State Attorney General Ken Paxton (R) said Wednesday his office filed suit to gain access to hundreds of doses of thiopental sodium, which the FDA intercepted more than 17 months ago. The FDA said at the time that the drug was not approved for use in humans, and therefore the shipment the state ordered could not be imported.
The FDA has not issued a final decision on whether Texas’s purchase of thiopental sodium fell under a law enforcement exemption for new drug approvals.

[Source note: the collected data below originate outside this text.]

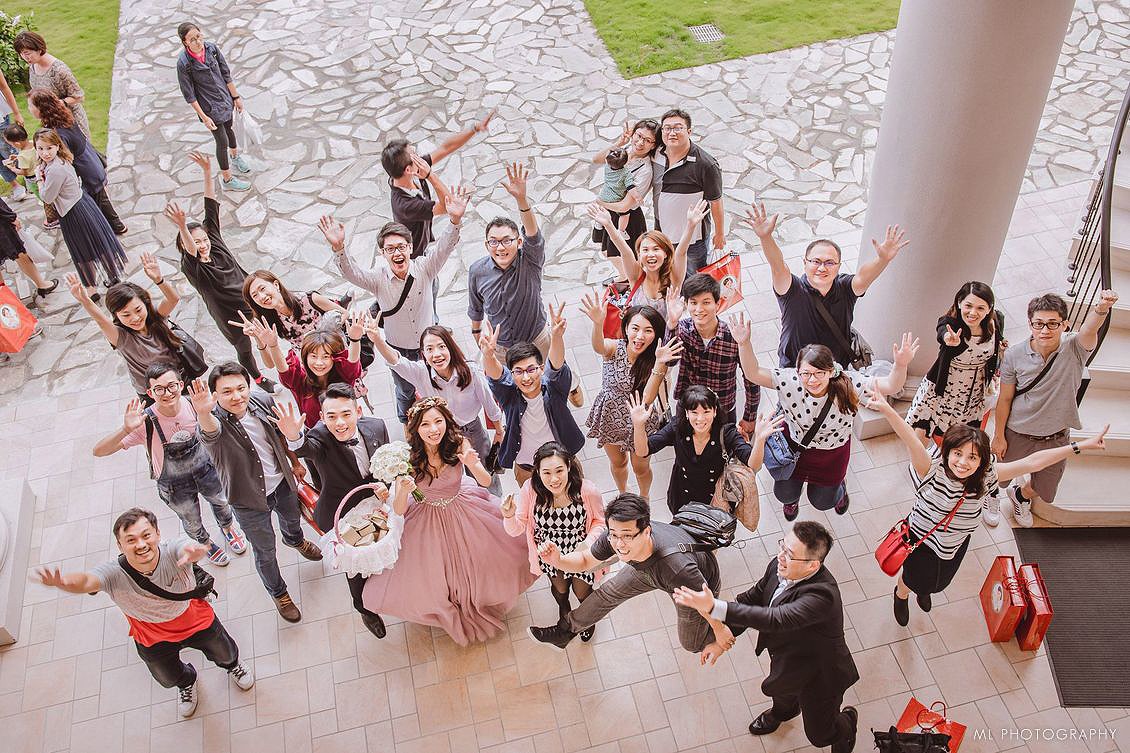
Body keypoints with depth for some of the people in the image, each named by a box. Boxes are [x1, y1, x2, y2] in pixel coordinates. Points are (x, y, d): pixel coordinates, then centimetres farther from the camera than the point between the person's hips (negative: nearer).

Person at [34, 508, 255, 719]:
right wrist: (62, 582, -78)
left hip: (195, 620, -1)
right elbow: (86, 581, -55)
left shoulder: (173, 552, -38)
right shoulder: (114, 574, -35)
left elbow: (190, 549, -61)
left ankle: (232, 664, 63)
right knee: (168, 678, 23)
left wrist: (195, 551, -86)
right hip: (153, 638, 1)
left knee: (225, 654, 23)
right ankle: (186, 682, 63)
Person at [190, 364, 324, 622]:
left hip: (281, 482, 5)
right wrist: (203, 413, -83)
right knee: (265, 552, 16)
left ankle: (295, 540, 71)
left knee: (292, 518, 35)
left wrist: (295, 462, 12)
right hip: (250, 500, -4)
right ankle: (278, 593, 46)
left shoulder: (263, 401, -20)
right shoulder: (215, 421, -34)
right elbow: (209, 430, -61)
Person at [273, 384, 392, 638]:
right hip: (343, 517, -3)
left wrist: (383, 484, -15)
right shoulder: (320, 436, -32)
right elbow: (307, 448, -58)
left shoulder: (376, 426, -20)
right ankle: (365, 608, 51)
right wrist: (294, 437, -78)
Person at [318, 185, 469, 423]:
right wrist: (338, 248, -56)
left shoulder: (424, 268, -21)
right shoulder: (378, 279, -20)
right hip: (398, 350, 0)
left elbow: (444, 248, -35)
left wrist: (455, 220, -55)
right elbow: (351, 273, -35)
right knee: (405, 394, 24)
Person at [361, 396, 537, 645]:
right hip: (429, 520, 0)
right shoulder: (410, 456, -27)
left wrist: (473, 465, -41)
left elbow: (486, 482, -20)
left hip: (463, 510, 1)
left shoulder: (458, 444, -25)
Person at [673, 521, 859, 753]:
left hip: (818, 675, -6)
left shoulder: (821, 594, -45)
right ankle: (784, 710, 70)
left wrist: (713, 607, -60)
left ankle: (847, 721, 52)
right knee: (777, 689, 34)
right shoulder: (779, 568, -21)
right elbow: (751, 598, -6)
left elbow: (774, 619, -54)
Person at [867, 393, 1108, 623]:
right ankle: (901, 593, 59)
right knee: (914, 579, 22)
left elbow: (1032, 462, -29)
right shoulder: (933, 470, -40)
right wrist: (886, 410, -78)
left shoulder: (986, 475, -27)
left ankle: (923, 589, 68)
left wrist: (1081, 445, -32)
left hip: (957, 542, 4)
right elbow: (912, 442, -59)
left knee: (938, 582, 31)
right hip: (921, 537, -4)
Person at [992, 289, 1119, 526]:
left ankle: (1020, 495, 57)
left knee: (1044, 491, 22)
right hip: (1017, 435, -1)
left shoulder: (1074, 349, -20)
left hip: (1055, 438, 1)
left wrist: (1102, 308, -67)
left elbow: (1089, 330, -45)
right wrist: (998, 436, -3)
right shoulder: (1014, 355, -19)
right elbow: (1005, 399, -9)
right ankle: (992, 497, 58)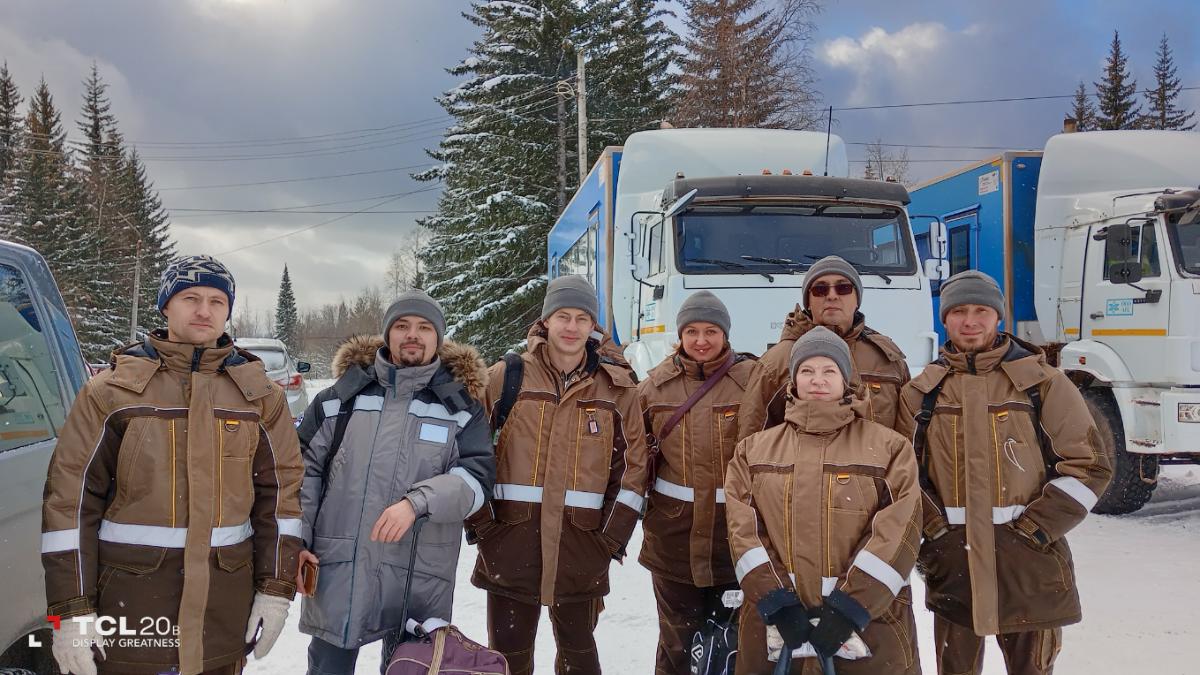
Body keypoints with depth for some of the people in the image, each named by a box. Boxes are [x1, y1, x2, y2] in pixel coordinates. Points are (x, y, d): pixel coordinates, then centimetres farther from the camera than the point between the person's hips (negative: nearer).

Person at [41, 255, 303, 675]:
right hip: (131, 602, -2)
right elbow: (72, 497, -4)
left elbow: (279, 491, 6)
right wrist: (71, 608, -8)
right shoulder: (111, 390, -2)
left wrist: (275, 588, 2)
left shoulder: (259, 395, 5)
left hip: (227, 607, 2)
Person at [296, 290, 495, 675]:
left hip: (419, 575, -1)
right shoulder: (343, 395, 7)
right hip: (338, 567, 1)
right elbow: (303, 468, 10)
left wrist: (417, 503, -20)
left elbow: (477, 477, -5)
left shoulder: (461, 404, 4)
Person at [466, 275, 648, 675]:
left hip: (581, 548, 1)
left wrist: (613, 537, 0)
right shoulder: (506, 378, 1)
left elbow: (633, 466, 6)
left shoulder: (617, 388, 4)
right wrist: (480, 523, -3)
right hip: (509, 544, 0)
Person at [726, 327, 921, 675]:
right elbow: (743, 528, -1)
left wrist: (849, 608, -15)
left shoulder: (888, 447, 3)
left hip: (870, 623, -1)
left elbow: (898, 531, -7)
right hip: (774, 624, 2)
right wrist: (778, 603, -12)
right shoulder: (754, 449, 9)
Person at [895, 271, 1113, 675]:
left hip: (1029, 563, -2)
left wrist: (1035, 528, -9)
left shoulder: (1043, 384, 0)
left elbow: (1088, 466, -1)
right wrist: (931, 530, -4)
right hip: (951, 563, 2)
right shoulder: (922, 392, 6)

Paxton said the delay has gone on too long.
“There are only two reasons why the FDA would take 17 months to make a final decision on Texas’s importation of thiopental sodium: gross incompetence or willful obstruction,” Paxton said in a statement. “My office will not allow the FDA to sit on its hands and thereby impair Texas’s responsibility to carry out its law enforcement duties.”
States that still implement the death penalty have had trouble finding drugs necessary to carry out lethal injections in recent years. American pharmaceutical companies have largely stopped making drugs used in lethal injections, and European pharmaceutical companies have refused to sell drugs for use in executions after the European Union banned exports in 2011.
An overdose of thiopental sodium, a barbiturate, paralyzes muscles and stops the heart. It had once been used as part of a three-drug cocktail to carry out executions, but states have increasingly used the drug alone as the other two elements have become unavailable.
The FDA intercepted separate shipments of the drug, purchased by Texas and Arizona, at airports in Houston and Phoenix in 2015. The agency said it was acting on a court-ordered injunction against importing the drug.
After the Supreme Court once again allowed the death penalty to be implemented in 1976, Texas became the first state to kill a condemned prisoner by lethal injection. Since then, Texas has executed 538 people, more than any other state. More than 250 people are still on death row in Texas, according to the Death Penalty Information Center.